If I shine a light on a parabolic mirror parallel to optic axis, all of the rays will be reflected through its focal point. What happens if I heat it? Is heat going to be radiated through the focal point or will it be spread in all directions?
Edit: The question is about direction of heat emissions. Is heat emitted in only one direction, perpendicular to the surface or in all directions from each of the points on the mirror? Mirror is heated internally, it is not reflecting anything.
Is heat emitted in only one direction, perpendicular to the surface or in all directions from each of the points on the mirror?
Thermal radiation is emitted in all directions at each point on the surface. It is not coherent in either frequency or direction. That said, a good reflector like a mirror will not be a particularly good emitter of thermal radiation. It will emit substantially less than a black body at the same temperature. Some of that emitted radiation will reflect off the concave surface, at odd but non-random angles.
You seem to be thinking of a macroscopic mirror, one whose dimensions are much larger than the wavelength of the emitted black-body radiation. Also, the mirror appears to be smooth enough to have a well-defined focal point. In other words, it is locally flat (almost) everywhere.
In this simple model, the thermal radiation that's locally emitted is going to be uniformly distributed - there's simply no preferred direction. But on a non-local scale, some of the emitted photons may hit the mirror. In turn, some of these may be absorbed, while others are reflected.
Now note that the photons that are absorbed again do not cause local heating. The reason is fairly simple once you realize that light paths are reversible. If a thermal photon emitted at point A hits point B, then thermal photons emitted from B can also travel back to A.

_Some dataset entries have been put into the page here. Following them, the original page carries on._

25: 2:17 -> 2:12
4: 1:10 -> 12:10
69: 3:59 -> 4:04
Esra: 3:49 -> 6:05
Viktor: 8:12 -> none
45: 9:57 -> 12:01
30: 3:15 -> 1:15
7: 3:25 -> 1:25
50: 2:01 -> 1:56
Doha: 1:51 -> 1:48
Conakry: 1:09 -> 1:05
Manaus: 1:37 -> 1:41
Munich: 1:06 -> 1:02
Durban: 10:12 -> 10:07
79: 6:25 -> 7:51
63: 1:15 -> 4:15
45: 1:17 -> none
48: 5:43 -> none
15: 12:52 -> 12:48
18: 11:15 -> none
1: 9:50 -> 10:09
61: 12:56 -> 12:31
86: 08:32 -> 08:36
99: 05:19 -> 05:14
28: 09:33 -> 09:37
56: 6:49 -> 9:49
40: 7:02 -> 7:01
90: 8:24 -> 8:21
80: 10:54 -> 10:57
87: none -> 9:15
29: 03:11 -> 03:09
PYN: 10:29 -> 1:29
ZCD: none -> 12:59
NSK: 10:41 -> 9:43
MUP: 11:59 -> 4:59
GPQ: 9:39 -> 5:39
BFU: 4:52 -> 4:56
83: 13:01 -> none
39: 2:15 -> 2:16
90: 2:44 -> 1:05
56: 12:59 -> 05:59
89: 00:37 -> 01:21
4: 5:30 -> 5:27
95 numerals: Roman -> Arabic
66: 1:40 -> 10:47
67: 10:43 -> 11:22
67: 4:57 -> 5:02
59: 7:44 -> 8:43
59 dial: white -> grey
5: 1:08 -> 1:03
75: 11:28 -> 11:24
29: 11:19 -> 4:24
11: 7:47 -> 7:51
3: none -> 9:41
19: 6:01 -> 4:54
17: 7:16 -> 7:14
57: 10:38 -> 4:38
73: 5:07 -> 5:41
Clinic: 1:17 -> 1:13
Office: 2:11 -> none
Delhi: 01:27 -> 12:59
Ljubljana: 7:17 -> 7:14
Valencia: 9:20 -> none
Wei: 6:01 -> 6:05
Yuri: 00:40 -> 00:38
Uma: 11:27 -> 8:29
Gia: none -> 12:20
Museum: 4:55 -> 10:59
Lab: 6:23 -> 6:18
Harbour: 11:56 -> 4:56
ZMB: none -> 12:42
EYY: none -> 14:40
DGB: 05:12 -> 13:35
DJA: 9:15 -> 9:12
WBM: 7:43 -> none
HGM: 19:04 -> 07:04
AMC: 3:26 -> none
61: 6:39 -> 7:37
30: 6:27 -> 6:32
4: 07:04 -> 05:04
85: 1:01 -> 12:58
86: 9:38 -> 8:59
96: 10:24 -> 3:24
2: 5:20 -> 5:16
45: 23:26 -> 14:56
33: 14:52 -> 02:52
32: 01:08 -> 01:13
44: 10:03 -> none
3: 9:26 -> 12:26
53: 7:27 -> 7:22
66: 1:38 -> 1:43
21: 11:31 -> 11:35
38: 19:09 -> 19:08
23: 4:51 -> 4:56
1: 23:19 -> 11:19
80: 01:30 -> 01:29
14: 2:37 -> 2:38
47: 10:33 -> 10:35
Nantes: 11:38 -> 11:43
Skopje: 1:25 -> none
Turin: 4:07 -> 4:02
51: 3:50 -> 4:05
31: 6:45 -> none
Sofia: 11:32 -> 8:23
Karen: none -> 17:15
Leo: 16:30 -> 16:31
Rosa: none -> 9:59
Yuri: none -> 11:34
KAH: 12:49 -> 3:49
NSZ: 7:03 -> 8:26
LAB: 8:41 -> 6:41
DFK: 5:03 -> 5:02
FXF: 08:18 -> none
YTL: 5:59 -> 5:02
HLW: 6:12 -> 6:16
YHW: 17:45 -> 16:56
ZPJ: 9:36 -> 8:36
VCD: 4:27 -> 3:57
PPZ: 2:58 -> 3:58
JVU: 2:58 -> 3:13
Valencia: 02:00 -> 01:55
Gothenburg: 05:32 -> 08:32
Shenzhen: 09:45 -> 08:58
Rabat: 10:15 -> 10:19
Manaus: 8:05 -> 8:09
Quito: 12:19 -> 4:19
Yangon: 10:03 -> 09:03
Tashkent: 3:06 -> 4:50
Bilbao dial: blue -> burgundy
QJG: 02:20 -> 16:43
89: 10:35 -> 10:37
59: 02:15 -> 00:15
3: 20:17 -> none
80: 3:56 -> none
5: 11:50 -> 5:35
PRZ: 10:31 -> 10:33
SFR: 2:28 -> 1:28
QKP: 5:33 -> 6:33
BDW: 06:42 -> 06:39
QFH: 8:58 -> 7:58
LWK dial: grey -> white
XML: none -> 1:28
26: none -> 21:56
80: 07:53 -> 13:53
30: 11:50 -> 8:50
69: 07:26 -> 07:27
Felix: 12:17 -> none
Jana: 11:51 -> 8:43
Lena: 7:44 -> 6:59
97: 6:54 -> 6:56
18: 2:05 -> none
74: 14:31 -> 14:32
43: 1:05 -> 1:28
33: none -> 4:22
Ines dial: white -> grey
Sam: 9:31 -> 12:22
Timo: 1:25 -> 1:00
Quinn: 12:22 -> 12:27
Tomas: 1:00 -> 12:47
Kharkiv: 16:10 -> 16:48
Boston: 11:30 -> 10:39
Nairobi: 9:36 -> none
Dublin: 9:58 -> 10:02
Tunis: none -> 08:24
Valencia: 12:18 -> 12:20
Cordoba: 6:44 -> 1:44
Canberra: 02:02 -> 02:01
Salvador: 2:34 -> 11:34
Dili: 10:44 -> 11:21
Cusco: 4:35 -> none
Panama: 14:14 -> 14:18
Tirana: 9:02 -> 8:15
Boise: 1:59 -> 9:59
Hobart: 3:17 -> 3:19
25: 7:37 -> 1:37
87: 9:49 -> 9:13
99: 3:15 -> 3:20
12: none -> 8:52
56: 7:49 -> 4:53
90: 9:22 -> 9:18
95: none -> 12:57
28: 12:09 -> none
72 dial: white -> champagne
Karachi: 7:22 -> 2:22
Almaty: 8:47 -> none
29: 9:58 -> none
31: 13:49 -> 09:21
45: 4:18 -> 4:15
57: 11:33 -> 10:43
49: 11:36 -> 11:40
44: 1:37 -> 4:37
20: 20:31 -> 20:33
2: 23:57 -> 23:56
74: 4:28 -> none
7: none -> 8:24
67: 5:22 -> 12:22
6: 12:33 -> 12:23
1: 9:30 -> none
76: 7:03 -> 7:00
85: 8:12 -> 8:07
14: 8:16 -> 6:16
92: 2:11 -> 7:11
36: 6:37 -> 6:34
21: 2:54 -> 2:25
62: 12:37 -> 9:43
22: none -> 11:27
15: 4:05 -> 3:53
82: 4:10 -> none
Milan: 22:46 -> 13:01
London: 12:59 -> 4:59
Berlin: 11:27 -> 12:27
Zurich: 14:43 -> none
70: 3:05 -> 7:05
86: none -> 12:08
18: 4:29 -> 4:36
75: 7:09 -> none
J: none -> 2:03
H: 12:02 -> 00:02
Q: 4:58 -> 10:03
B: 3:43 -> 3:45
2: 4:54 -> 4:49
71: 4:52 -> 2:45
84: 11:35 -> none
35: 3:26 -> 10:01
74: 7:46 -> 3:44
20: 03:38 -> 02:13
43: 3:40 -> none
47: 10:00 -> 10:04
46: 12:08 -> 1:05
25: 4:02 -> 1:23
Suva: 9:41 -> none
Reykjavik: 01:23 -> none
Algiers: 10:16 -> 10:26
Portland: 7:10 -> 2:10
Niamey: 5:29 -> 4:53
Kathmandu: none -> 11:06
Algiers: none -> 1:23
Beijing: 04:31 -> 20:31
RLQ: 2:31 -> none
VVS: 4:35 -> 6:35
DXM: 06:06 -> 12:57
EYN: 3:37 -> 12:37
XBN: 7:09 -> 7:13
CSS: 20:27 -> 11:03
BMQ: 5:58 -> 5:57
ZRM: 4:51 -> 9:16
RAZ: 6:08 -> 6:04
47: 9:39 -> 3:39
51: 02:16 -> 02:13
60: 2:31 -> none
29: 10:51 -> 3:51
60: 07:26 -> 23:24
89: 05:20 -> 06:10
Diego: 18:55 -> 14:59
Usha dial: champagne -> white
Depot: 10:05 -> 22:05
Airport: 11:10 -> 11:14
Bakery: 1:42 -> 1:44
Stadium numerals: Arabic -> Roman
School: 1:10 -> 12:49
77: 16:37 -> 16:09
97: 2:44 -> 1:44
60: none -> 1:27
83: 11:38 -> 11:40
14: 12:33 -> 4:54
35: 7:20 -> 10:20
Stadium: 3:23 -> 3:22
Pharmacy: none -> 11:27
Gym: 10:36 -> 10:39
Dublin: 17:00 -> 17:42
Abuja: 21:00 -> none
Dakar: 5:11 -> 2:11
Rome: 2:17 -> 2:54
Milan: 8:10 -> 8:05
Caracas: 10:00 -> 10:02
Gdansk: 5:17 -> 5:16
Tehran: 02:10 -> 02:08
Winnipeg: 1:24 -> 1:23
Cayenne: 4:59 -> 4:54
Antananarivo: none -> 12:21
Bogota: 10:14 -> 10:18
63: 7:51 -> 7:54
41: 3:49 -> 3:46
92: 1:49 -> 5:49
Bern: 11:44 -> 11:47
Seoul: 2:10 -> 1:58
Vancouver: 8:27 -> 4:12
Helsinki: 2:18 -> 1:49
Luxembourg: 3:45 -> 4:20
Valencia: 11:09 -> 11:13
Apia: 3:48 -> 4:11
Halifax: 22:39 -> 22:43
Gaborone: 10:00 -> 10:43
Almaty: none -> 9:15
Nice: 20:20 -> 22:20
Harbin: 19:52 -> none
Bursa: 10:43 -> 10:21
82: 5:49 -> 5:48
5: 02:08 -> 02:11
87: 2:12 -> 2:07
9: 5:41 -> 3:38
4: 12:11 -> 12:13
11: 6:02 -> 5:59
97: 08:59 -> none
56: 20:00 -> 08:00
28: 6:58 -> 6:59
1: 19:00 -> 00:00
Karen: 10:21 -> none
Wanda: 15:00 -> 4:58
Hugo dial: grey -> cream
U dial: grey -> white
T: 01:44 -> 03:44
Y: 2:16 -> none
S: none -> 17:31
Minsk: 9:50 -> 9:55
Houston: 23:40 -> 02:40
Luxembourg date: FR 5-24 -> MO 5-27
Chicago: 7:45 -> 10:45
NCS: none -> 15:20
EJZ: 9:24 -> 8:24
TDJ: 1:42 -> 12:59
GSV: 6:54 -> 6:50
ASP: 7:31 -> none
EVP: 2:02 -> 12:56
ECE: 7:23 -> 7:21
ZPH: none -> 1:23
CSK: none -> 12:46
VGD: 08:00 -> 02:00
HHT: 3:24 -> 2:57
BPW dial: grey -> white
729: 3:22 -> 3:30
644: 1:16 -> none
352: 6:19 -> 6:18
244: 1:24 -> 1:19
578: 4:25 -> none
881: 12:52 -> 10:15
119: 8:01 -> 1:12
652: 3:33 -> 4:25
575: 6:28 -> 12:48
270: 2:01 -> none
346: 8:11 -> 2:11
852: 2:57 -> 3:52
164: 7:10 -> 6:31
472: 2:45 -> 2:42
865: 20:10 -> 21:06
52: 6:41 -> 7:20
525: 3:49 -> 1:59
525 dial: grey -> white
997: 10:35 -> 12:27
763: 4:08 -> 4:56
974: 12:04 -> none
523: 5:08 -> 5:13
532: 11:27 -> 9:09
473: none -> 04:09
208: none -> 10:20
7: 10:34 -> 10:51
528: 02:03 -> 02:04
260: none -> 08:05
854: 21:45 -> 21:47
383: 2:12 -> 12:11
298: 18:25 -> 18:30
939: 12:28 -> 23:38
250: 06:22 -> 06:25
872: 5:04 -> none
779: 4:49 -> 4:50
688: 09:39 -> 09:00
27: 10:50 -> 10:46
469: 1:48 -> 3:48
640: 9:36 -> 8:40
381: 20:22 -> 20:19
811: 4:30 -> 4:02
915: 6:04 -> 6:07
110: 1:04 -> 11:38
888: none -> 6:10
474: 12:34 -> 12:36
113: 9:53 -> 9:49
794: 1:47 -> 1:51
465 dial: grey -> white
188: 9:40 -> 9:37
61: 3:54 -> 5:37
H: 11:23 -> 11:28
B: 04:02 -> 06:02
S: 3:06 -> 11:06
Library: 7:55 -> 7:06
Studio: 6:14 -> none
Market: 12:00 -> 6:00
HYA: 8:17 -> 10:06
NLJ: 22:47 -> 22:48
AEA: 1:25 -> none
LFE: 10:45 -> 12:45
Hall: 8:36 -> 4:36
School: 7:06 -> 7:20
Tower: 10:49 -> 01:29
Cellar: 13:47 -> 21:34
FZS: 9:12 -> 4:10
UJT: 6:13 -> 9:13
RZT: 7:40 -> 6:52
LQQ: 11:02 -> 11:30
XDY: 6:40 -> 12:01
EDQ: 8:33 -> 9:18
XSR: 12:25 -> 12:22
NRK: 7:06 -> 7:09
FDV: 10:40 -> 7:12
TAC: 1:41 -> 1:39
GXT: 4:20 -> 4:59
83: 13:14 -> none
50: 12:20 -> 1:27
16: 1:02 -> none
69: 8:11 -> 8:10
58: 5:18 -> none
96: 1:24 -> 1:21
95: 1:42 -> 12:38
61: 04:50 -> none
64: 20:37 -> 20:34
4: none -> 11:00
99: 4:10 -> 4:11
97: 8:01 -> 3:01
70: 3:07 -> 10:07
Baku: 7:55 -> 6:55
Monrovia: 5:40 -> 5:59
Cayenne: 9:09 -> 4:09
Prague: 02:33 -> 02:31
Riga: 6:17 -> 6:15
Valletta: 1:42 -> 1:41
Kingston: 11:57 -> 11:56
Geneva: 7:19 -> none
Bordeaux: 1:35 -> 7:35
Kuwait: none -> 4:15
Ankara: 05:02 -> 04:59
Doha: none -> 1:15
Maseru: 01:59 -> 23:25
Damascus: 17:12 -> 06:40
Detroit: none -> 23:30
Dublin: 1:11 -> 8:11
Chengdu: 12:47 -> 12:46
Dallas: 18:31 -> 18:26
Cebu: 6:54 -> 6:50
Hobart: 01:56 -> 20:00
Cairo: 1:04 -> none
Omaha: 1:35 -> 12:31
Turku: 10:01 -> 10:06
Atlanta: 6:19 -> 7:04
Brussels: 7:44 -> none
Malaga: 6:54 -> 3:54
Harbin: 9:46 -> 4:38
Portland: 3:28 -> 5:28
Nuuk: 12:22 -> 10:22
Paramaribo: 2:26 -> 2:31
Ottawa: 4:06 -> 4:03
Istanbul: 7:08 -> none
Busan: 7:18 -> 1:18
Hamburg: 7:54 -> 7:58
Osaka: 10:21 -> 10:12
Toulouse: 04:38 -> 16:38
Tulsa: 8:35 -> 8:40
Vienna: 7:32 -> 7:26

Still, the photons that are emitted at A and reflected at point B will be subtracted from the original uniform distribution, and have a new direction dependent on the angle between the vector AB and the surface normal at point B. For the effects of a single reflection, you'd have to double integrate this over all points A and all points B visible from points A. And of course a photon could be reflected more than once - consider a concave mirror that's shaped like a tube - that's quite similar tp a glass fiber.
Heat as part of the electromagnetic spectrum, in terms of energy, as light or infrared rays, acts as a waves (classically). Say, the heat is in the infrared spectrum instead of light. If it is directed towards the concave mirror, it will still reflect to the focal point, the same as light, but you would not be able to see it without an infrared camera.